Veolia awarded huge desalination contract in Saudi Arabia

June 28, 2007

France's Veolia Water Solutions & Technologies (Paris: VIE) has been chosen to design and build one of the world’s largest desalination plants in Saudi Arabia.

Considered of "national importance," according to Veolia, the plant is to provide 800,000m3/day of desalinated water to Jubail Industrial City and the Eastern Province of Saudi Arabia—a desert region facing massive industrialization and a growing population.

The contract is worth approximately €702 million Euros. It is part of a long-term expansion Independent Water and Power Production Project (IWPP) plan for power and desalination capacities in the Eastern Province of Saudi Arabia, and involves the supply not only of desalinated water but also the production of 2,750 MW of electricity.

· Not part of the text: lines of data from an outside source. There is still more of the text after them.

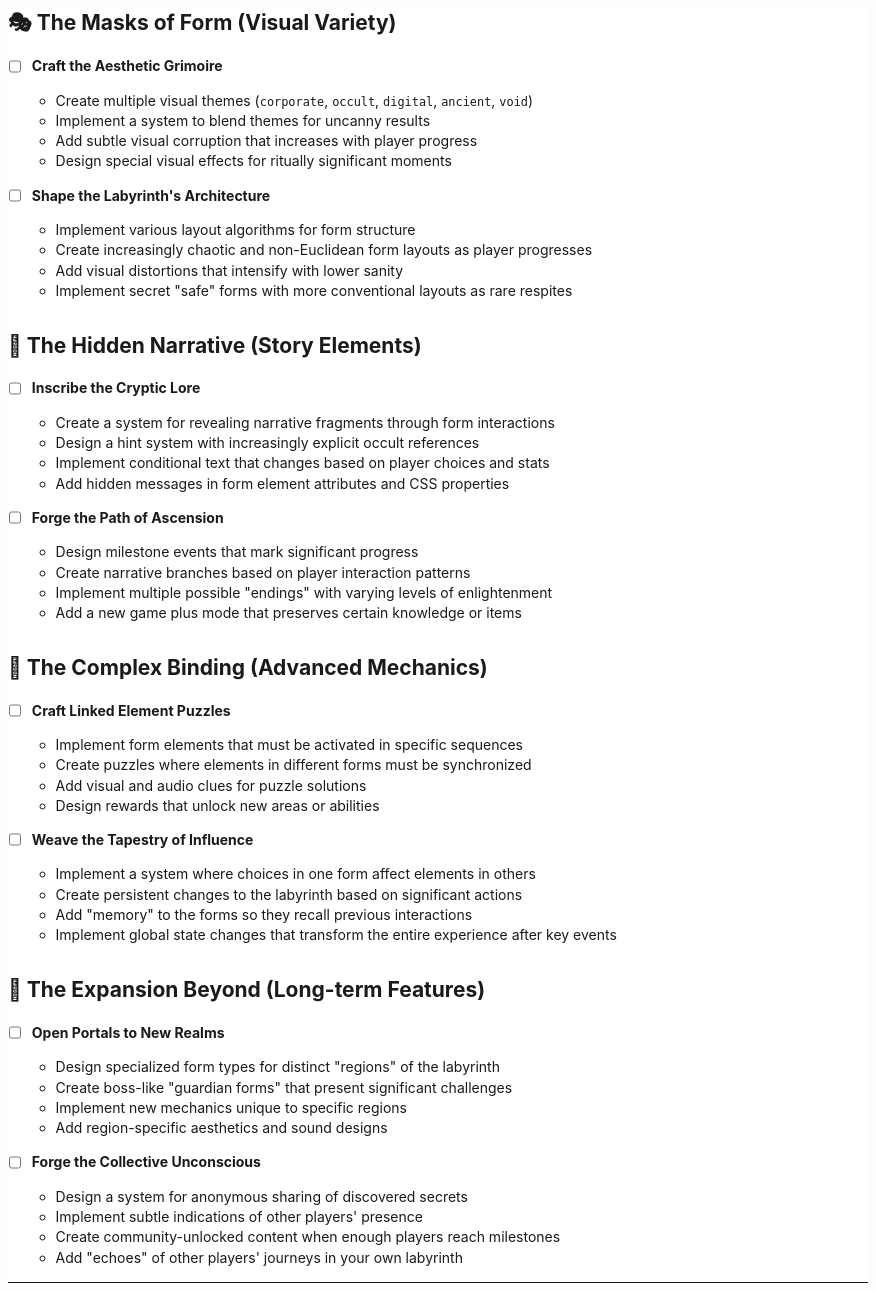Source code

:## 🎭 The Masks of Form (Visual Variety)

-   [ ] **Craft the Aesthetic Grimoire**
    -   Create multiple visual themes (`corporate`, `occult`, `digital`, `ancient`, `void`)
    -   Implement a system to blend themes for uncanny results
    -   Add subtle visual corruption that increases with player progress
    -   Design special visual effects for ritually significant moments

-   [ ] **Shape the Labyrinth's Architecture**
    -   Implement various layout algorithms for form structure
    -   Create increasingly chaotic and non-Euclidean form layouts as player progresses
    -   Add visual distortions that intensify with lower sanity
    -   Implement secret "safe" forms with more conventional layouts as rare respites

## 📜 The Hidden Narrative (Story Elements)

-   [ ] **Inscribe the Cryptic Lore**
    -   Create a system for revealing narrative fragments through form interactions
    -   Design a hint system with increasingly explicit occult references
    -   Implement conditional text that changes based on player choices and stats
    -   Add hidden messages in form element attributes and CSS properties

-   [ ] **Forge the Path of Ascension**
    -   Design milestone events that mark significant progress
    -   Create narrative branches based on player interaction patterns
    -   Implement multiple possible "endings" with varying levels of enlightenment
    -   Add a new game plus mode that preserves certain knowledge or items

## 🧩 The Complex Binding (Advanced Mechanics)

-   [ ] **Craft Linked Element Puzzles**
    -   Implement form elements that must be activated in specific sequences
    -   Create puzzles where elements in different forms must be synchronized
    -   Add visual and audio clues for puzzle solutions
    -   Design rewards that unlock new areas or abilities

-   [ ] **Weave the Tapestry of Influence**
    -   Implement a system where choices in one form affect elements in others
    -   Create persistent changes to the labyrinth based on significant actions
    -   Add "memory" to the forms so they recall previous interactions
    -   Implement global state changes that transform the entire experience after key events

## 🌌 The Expansion Beyond (Long-term Features)

-   [ ] **Open Portals to New Realms**
    -   Design specialized form types for distinct "regions" of the labyrinth
    -   Create boss-like "guardian forms" that present significant challenges
    -   Implement new mechanics unique to specific regions
    -   Add region-specific aesthetics and sound designs

-   [ ] **Forge the Collective Unconscious**
    -   Design a system for anonymous sharing of discovered secrets
    -   Implement subtle indications of other players' presence
    -   Create community-unlocked content when enough players reach milestones
    -   Add "echoes" of other players' journeys in your own labyrinth

---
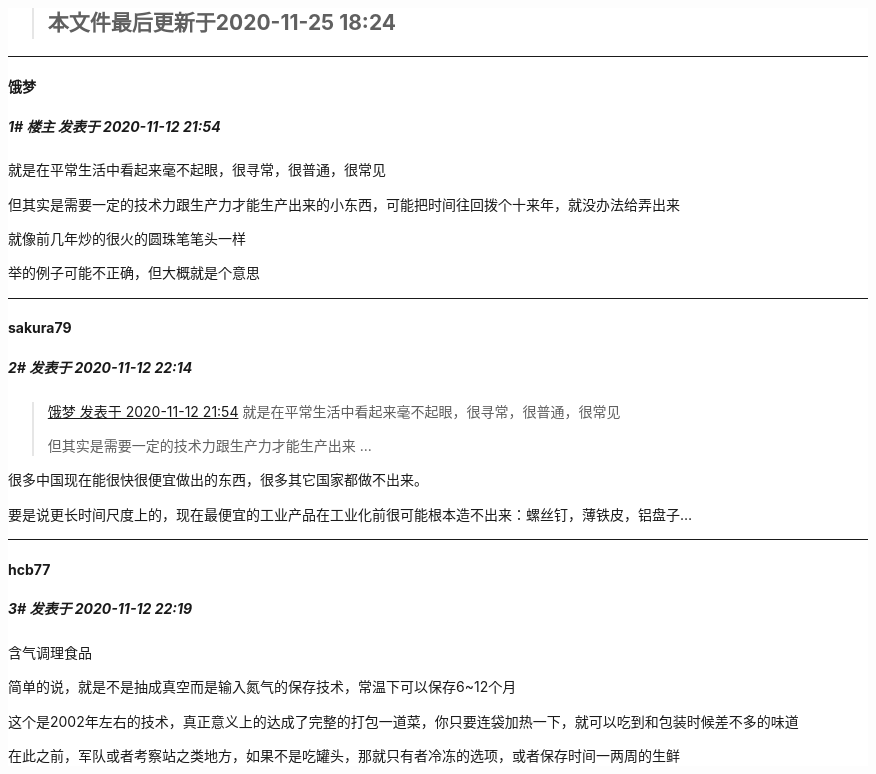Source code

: > ## **本文件最后更新于2020-11-25 18:24** 



*****

####  饿梦  
##### 1#       楼主       发表于 2020-11-12 21:54




就是在平常生活中看起来毫不起眼，很寻常，很普通，很常见

但其实是需要一定的技术力跟生产力才能生产出来的小东西，可能把时间往回拨个十来年，就没办法给弄出来

就像前几年炒的很火的圆珠笔笔头一样

举的例子可能不正确，但大概就是个意思







*****

####  sakura79  
##### 2#       发表于 2020-11-12 22:14



<blockquote><a href="httphttps://bbs.saraba1st.com/2b/forum.php?mod=redirect&amp;goto=findpost&amp;pid=49374668&amp;ptid=1971878" target="_blank">饿梦 发表于 2020-11-12 21:54</a>
就是在平常生活中看起来毫不起眼，很寻常，很普通，很常见

但其实是需要一定的技术力跟生产力才能生产出来 ...</blockquote>
很多中国现在能很快很便宜做出的东西，很多其它国家都做不出来。

要是说更长时间尺度上的，现在最便宜的工业产品在工业化前很可能根本造不出来：螺丝钉，薄铁皮，铝盘子…







*****

####  hcb77  
##### 3#       发表于 2020-11-12 22:19




含气调理食品

简单的说，就是不是抽成真空而是输入氮气的保存技术，常温下可以保存6~12个月

这个是2002年左右的技术，真正意义上的达成了完整的打包一道菜，你只要连袋加热一下，就可以吃到和包装时候差不多的味道

在此之前，军队或者考察站之类地方，如果不是吃罐头，那就只有者冷冻的选项，或者保存时间一两周的生鲜




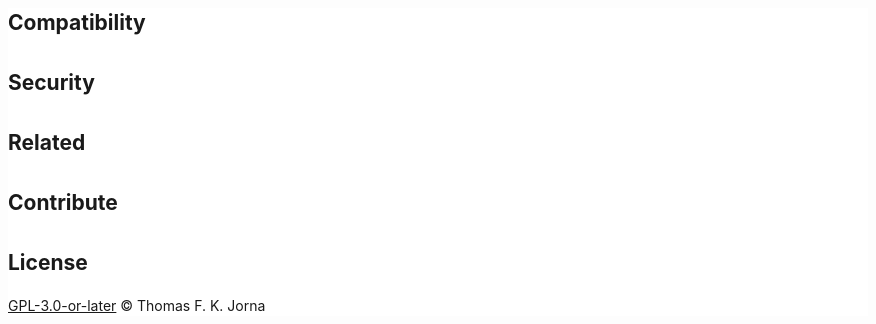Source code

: ## Compatibility

## Security

## Related

## Contribute

## License

[GPL-3.0-or-later](LICENSE) © Thomas F. K. Jorna

[unified]: https://unifiedjs.com

[unifiedgh]: https://github.com/unifiedjs/unified

[xast-from-xml]: https://github.com/syntax-tree/xast-util-from-xml

[rehype]: https://github.com/rehypejs/rehype

[rejour]: https://github.com/TrialAndErrorOrg/parsers/tree/main/libs/rejour

[rejour-parse]: https://github.com/TrialAndErrorOrg/parsers/tree/main/libs/rejour/rejour-parse

[rejour-stringify]: https://github.com/TrialAndErrorOrg/parsers/tree/main/libs/rejour/rejour-stringify

[rejour-move-abstract]: https://github.com/TrialAndErrorOrg/parsers/tree/main/libs/rejour/rejour-move-abstract

[rejour-meta]: https://github.com/TrialAndErrorOrg/parsers/tree/main/libs/rejour/rejour-meta

[rejour-relatex]: https://github.com/TrialAndErrorOrg/parsers/tree/main/libs/rejour/rejour-relatex

[relatex]: https://github.com/TrialAndErrorOrg/parsers/tree/main/libs/relatex

[relatex-stringify]: https://github.com/TrialAndErrorOrg/parsers/tree/main/libs/relatex/relatex-stringify

[jast]: https://github.com/TrialAndErrorOrg/parsers/tree/main/libs/rejour/jast

[jast-util-to-texast-texast]: https://github.com/TrialAndErrorOrg/parsers/tree/main/libs/rejour/jast-util-to-texast-texast

[jastscript]: https://github.com/TrialAndErrorOrg/parsers/tree/main/libs/rejour/jastscript

[texast-texast]: https://github.com/TrialAndErrorOrg/parsers/tree/main/libs/relatex/texast-texast

[texast-texast-util-to-latex]: https://github.com/TrialAndErrorOrg/parsers/tree/main/libs/relatex/texast-texast-util-to-latex

[hast]: https://github.com/syntax-tree/hast

[xast]: https://github.com/syntax-tree/xast

[mdast]: https://github.com/syntax-tree/mdast

[mdast-markdown]: https://github.com/syntax-tree/mdast-util-to-markdown

[latex-utensils]: https://github.com/tamuratak/latex-utensils

[latexjs]: https://github.com/latexjs/latexjs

The overall IWPP Project was won by a Consortium of developers composed of Suez Energy International in partnership with ACWA Power and Gulf Investment Corporation, which placed an Engineering Procurement and Construction (EPC) contract to a consortium for the new Power and Desalination Plant.

The members of the consortium include General Electric (USA), Hyundai Heavy Industries (Korea) and SIDEM (France).

Veolia's thermal desalination units will recuperate the heat from the power station to be built by General Electric. Hyundai will assure the construction of the seawater intake and outlet units.

The desalination plant will be based on SIDEM’s Multiple Effect Distillation (MED) process, and will include 27 desalination units, each having a capacity of 29,630 m3/day, and a remineralization plant. The MED process is one of the leading technologies incorporated within the project. Electrical consumption is expected to be one third of that of competing processes.

The project is to be completed by 2010.